After Spotify’s $230 Million Acquisition, Gimlet Media Staffers Move to Unionize

Just one month after Spotify acquired podcast platform Gimlet Media for a reported $230 million, the company’s employees have announced their intention to unionize.

We’ve heard of serious problems happening after major acquisitions.  But this one is a bit strange — and happening just weeks after Spotify spent nearly a quarter billion dollars on Gimlet.

As far as we know, this is the first known case of unionization in the podcasting industry.  And a strange turn of events following Spotify’s high-priced acquisition.

Gimlet’s staff includes more than 80 people, including reporters, editors, hosts, producers and engineers.  This is the group behind popular podcasts such as ‘Reply All,’ and a majority of Gimlet’s employees have reportedly signed union cards.

They’ve also called on Spotify to recognize the Writers Guild as their collective bargaining representative.

In a statement subsequently issued, the employee group insisted that Spotify’s acquisition of Gimlet proves that the company is no longer some fledgling startup.  Instead, it’s now part of a large corporation, and because of this, they want the protections a union can offer.

Gimlet’s employees are joining the Writers Guild of America, East (WGAE), but the union will not cover certain types of employees, such as managers, salespeople and those involved with marketing. They will only cover editorial and branded employees.

But wait… isn’t Gimlet part of Spotify now?

That was the whole point of the $230 million-plus acquisition.  But after the deal was closed, Spotify indicated that Gimlet would remain an independent entity, and the company will still maintain its current offices in Brooklyn, New York.

Spotify further equated its relationship to Gimlet as being similar to the relationship Disney currently has with both Marvel Comics and Pixar. In essence, Gimlet will operate as a studio under Spotify’s parentage.

Still, the introduction of a union raises some prickly questions.  After all, if Gimlet editors are union, should Spotify playlist creators be union, as well?

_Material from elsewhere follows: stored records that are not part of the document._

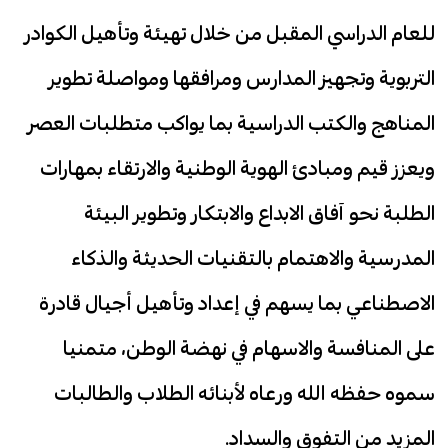
للعام الدراسي المقبل من خلال تهيئة وتأهيل الكوادر
التربوية وتجهيز المدارس ومرافقها ومواصلة تطوير
المناهج والكتب الدراسية بما يواكب متطلبات العصر
ويعزز قيم ومبادئ الهوية الوطنية والارتقاء بمهارات
الطلبة نحو آفاق الابداع والابتكار وتطوير البيئة
المدرسية والاهتمام بالتقنيات الحديثة والذكاء
الاصطناعي بما يسهم في إعداد وتأهيل أجيال قادرة
على المنافسة والاسهام في نهضة الوطن، متمنيا
سموه حفظه الله ورعاه لأبنائه الطلاب والطالبات
المزيد من التفوق والسداد.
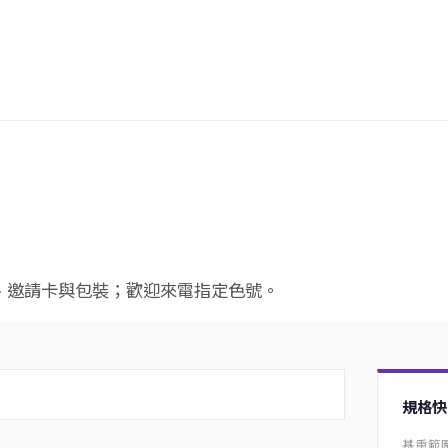
、邀請卡與包裝；歡迎來電指定色號。
規格快
基重範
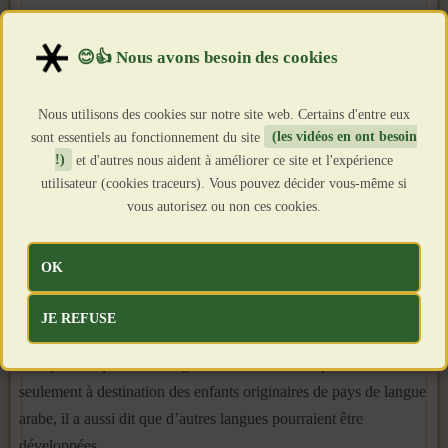
Création : 12 Septembre 2018
Clics : 5071
Et voici qu’on reparle de l’apprentissage de l’arabe à l’école. Ce
lundi matin, le ministre de l’Education nationale,
Jean-Michel
Nous utilisons des cookies sur notre site web. Certains d'entre eux
Blanquer
, a dit qu’il était favorable à ce qu’il soit développé,
sont essentiels au fonctionnement du site
(les vidéos en ont besoin
comme d’autres langues, dès la primaire. Le ministre était
l’invité
!)
et d'autres nous aident à améliorer ce site et l'expérience
de Jean-Jacques Bourdin, sur RMC et BFM TV
.
utilisateur (cookies traceurs). Vous pouvez décider vous-même si
vous autorisez ou non ces cookies.
Il s’agit, d’après Jean-Michel Blanquer, de donner du
« prestige » à cette langue. Il a aussi souscrit au diagnostic selon
OK
lequel l’ostracisation de la langue arabe dans l’Education
nationale donne l’occasion aux islamistes d’attirer les jeunes
JE REFUSE
désireux de l’apprendre dans leur propre cours. Si le ministre a
bien précisé que ces enseignements ne devaient pas être
seulement à destination des enfants originaires de pays de langue
arabe, il a aussi dit que d’autres langues pourraient être
développées.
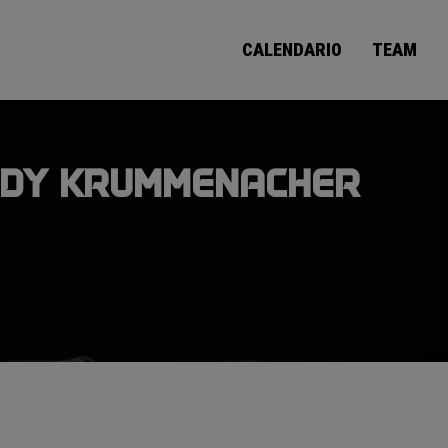
CALENDARIO
TEAM
NDY KRUMMENACHER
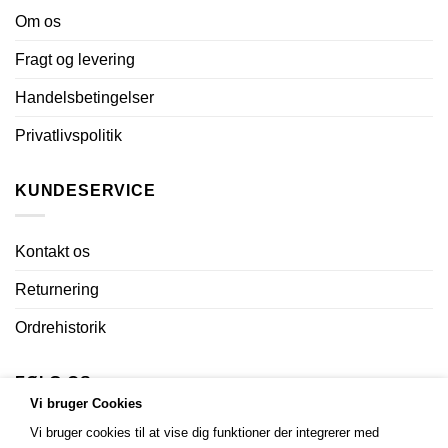
Om os
Fragt og levering
Handelsbetingelser
Privatlivspolitik
KUNDESERVICE
Kontakt os
Returnering
Ordrehistorik
FØLG OS
Vi bruger Cookies
Vi bruger cookies til at vise dig funktioner der integrerer med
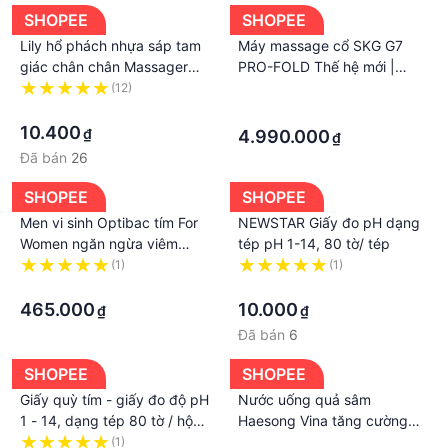
SHOPEE
SHOPEE
Lily hổ phách nhựa sáp tam
Máy massage cổ SKG G7
giác chân chân Massager
PRO-FOLD Thế hệ mới |
gua SHA châm cứu Shiatsu
KATA Technology
(12)
·
.
công cụ uuu
·
·
10.400
₫
4.990.000
₫
Đã bán
26
SHOPEE
SHOPEE
Men vi sinh Optibac tím For
NEWSTAR Giấy đo pH dạng
Women ngăn ngừa viêm
tép pH 1-14, 80 tờ/ tép
nhiễm phụ khoa đường tiết
(1)
(1)
niệu cho phụ nữ nhập khẩu
·
·
UK
465.000
10.000
₫
₫
Đã bán
6
SHOPEE
SHOPEE
Giấy quỳ tím - giấy đo độ pH
Nước uống quả sâm
1 - 14, dạng tép 80 tờ / hộp
Haesong Vina tăng cường
100 que
sức đề kháng, bồi bổ sức
(1)
·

As part of their official statement, Gimlet’s staff indicated that, through collective bargaining, they are seeking a contract that offers a number of conditions.  These include defined salary bands, transparent and consistent descriptions of jobs, the means to fairly protect the intellectual property rights of employees, input toward important corporate decisions as well as clear and equitable policies and procedures.

So far, Spotify has not responded to the news. Also, a spokesperson for Gimlet said only that the WGAE had sent them a formal notice, which they intend to review.